Il est indispensable de garder en tête que la recherche en histoire de l’art, comme pour toutes les sciences, n’est jamais terminée. Ce séjour de recherche de 10 semaines a permis de créer un socle à continuer d’enrichir, pour poursuivre l’inventaire des œuvres, leur numérisation, la synthèse des connaissances et leur mise en contexte, compléter le corpus…
La Chanson des Cols Bleus, chants populaires de la flotte française. Recueil de chants de marins de Yann Nibor auquel Henri Rudaux a participé en tant qu’illustrateur. Cet ouvrage est l’un des éléments permettant d’affirmer que Henri Rudaux n’était pas un peintre officiel de la Marine malgré sa collaboration régulière avec la Marine nationale.
Ouvrage conservé par la BNF
S’il ne fallait garder qu’un seul souvenir…
De nombreux moments reviennent à l’esprit d’Alexandra lorsque nous lui posons cette question. L’un d’entre eux allume toutefois une étincelle particulière dans ses yeux : la découverte de la bibliothèque de l’Opéra Garnier à Paris. A plus forte raison car elle est présente pour en apprendre plus sur une capsule temporelle installée sous l’opéra en 1907, un évènement couvert par Henri Rudaux lorsqu’il était correspondant pour la presse.
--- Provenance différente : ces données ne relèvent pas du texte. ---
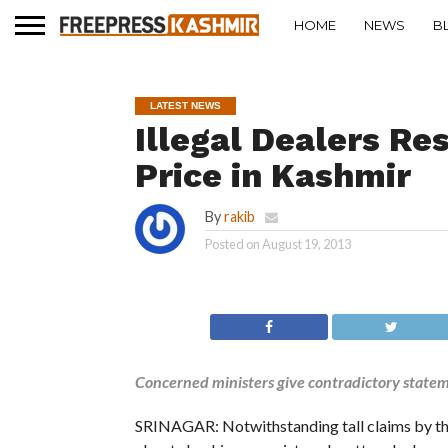
HOME
NEWS
B
LATEST NEWS
Illegal Dealers Re
Price in Kashmir
By
rakib
Posted on
August 19, 2013
Concerned ministers give contradictory state
SRINAGAR: Notwithstanding tall claims by th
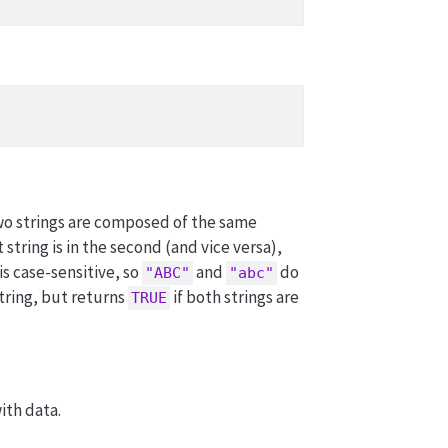
wo strings are composed of the same
t string is in the second (and vice versa),
is case-sensitive, so
and
do
"ABC"
"abc"
string, but returns
if both strings are
TRUE
ith data.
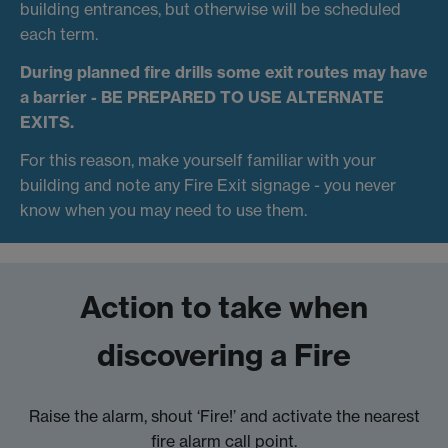
building entrances, but otherwise will be scheduled
each term.
During planned fire drills some exit routes may have
a barrier -
BE PREPARED TO USE ALTERNATE
EXITS.
For this reason, make yourself familiar with your
building and note any Fire Exit signage - you never
know when you may need to use them.
Action to take when
discovering a Fire
Raise the alarm, shout ‘Fire!’ and activate the nearest
fire alarm call point.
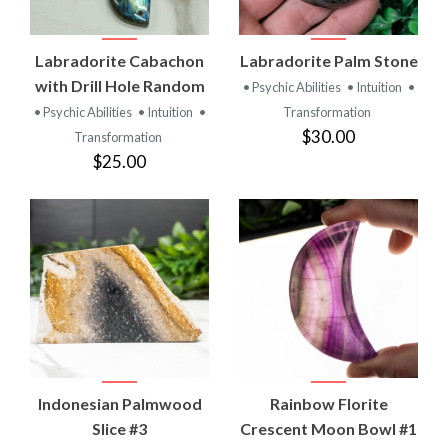
Labradorite Cabachon
Labradorite Palm Stone
with Drill Hole Random
• Psychic Abilities
• Intuition
•
• Psychic Abilities
• Intuition
•
Transformation
$30.00
Transformation
$25.00
Indonesian Palmwood
Rainbow Florite
Slice #3
Crescent Moon Bowl #1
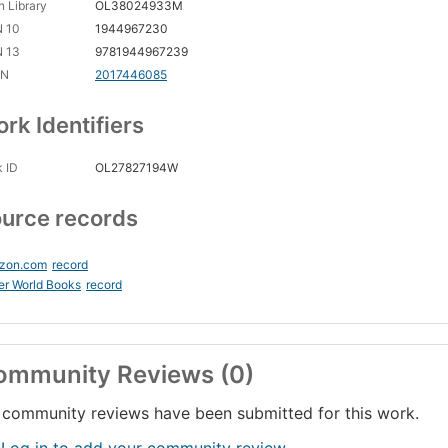
 Library
OL38024933M
N 10
1944967230
N 13
9781944967239
CN
2017446085
rk Identifiers
 ID
OL27827194W
urce records
zon.com
record
er World Books
record
ommunity Reviews (0)
community reviews have been submitted for this work.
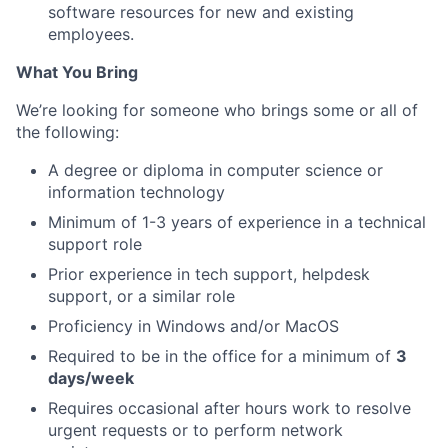
software resources for new and existing
employees.
What You Bring
We’re looking for someone who brings some or all of
the following:
A degree or diploma in computer science or
information technology
Minimum of 1-3 years of experience in a technical
support role
Prior experience in tech support, helpdesk
support, or a similar role
Proficiency in Windows and/or MacOS
Required to be in the office for a minimum of
3
days/week
Requires occasional after hours work to resolve
urgent requests or to perform network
Ces archives, qui ont été ouvertes en 2022, ont été très peu étudiées et offrent ainsi un moment suspendu à la chercheuse granvillaise.
Non loin des visiteurs qui découvrent le musée à travers ses expositions et ses collections, les équipes des Musées de Granville travaillent en coulisses pour poursuivre des missions d’intérêt général pour la connaissance, l’éducation et le plaisir du public.